What Otomato Can (and Can’t) Do with User Funds
What Otomato Can (and Can’t) Do with User Funds
1. We Never Take Custody
Otomato is 100% self-custodial. We never have access to your funds or your private keys.
However, in order to automate your actions, you need to explicitly approve what we’re allowed to do—no more, no less. Each automation is strictly limited to the actions you authorized.
2. What Otomato Can Do (Technically)
When you use Otomato to build an automation that requires on-chain actions (i.e. transactions), you authorize us to perform those specific actions you approved. That means that Otomato can now:
Call specific smart contract functions linked to what you specifically want to automate (like
deposit()
orswap()
)Only on specific protocols you specify (like Aave or Compound)

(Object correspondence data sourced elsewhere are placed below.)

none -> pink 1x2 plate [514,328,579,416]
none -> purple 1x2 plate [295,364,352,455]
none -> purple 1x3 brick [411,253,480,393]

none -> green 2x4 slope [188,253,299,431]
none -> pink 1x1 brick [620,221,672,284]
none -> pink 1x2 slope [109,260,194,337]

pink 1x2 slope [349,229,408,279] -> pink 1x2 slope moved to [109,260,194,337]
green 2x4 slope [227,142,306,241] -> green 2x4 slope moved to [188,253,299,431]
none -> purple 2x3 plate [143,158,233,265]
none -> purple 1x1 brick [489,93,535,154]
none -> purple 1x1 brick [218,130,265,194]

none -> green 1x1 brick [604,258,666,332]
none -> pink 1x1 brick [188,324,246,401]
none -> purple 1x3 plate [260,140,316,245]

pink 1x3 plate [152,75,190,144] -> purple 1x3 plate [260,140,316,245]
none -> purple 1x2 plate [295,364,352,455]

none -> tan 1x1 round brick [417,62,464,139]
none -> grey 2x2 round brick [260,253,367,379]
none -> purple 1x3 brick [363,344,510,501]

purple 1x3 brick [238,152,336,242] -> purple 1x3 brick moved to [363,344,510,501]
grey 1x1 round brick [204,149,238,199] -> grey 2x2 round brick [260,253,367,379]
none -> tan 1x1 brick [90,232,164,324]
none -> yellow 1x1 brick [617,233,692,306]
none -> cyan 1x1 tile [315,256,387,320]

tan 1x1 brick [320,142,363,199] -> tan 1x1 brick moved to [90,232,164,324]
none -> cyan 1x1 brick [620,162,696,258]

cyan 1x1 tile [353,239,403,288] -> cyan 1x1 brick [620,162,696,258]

Only with the specific tokens you specify (like USDC)
We cannot:
Transfer your funds to any wallet
Call any unapproved function
Go beyond what you explicitly allow
Our system is built on top of ERC-4337 session keys, function selectors, and call policies, which strictly enforce these boundaries. You can learn more about how it works technically in this document:
Example use cases & associated risks
3. Example Use Case: Lending Aggregator
Let’s say you build an automation to optimize your USDC lending yield between Aave and Compound. You will need to approve us to perform exactly four actions:
Deposit USDC into Aave
Withdraw USDC from Aave
Deposit USDC into Compound
Withdraw USDC from Compound
That’s it. No other action is possible.
Whenever the yield is better on one protocol, we:
Withdraw from the current one
Deposit into the better one
We can’t transfer your funds, touch your wallet, or do anything else.
🔒 Risk?
The only risk we add (on top of the existing blockchain risks you would encounter if doing the operations manually) is executing your actions at the wrong time. For example:
Switching protocols when yields aren’t actually better
4. Example Use Case: DCA Bitcoin
You set up a Daily Buy automation to convert USDC to BTC.
You allow us to:
Swap USDC → BTC We cannot:
Swap BTC back to USDC
Transfer your USDC or BTC elsewhere
Again, the only added risk is executing the swap at a suboptimal time (e.g., missing the daily window or executing at a poor price).
5. What About Conditional Automations?
If you tell us: “Sell BTC if the price goes above \$60,000”, we can execute the sell action only when the condition is met.
The only risk? We might misread the timing:
Sell at the wrong time
Or fail to execute when you expect it
But we still can’t steal your funds.
6. Mitigation: Ensuring We Can’t Lie
We’re exploring ways to prove we executed actions only when your conditions were true—even to regulators or auditors. Potential solutions:
Decentralized execution nodes
Trusted Execution Environments (TEEs) or Zero-Knowledge Proofs to verify execution integrity
Human in the loop (the user actually is prompted to approve the on-chain actions when the automation gets triggered).
These are not our focus today, as they don’t directly improve the user experience (except human in the loop), but we’ll adopt them if they become necessary to operate legally.
7. Important Final Note
Everything above applies only to on-chain automations (actual blockchain transactions). Features like:
Notifications
AI-based decisions with human in the loop
Web2 integrations
don’t require funds access permissions and operate more like a classic web2 SaaS business.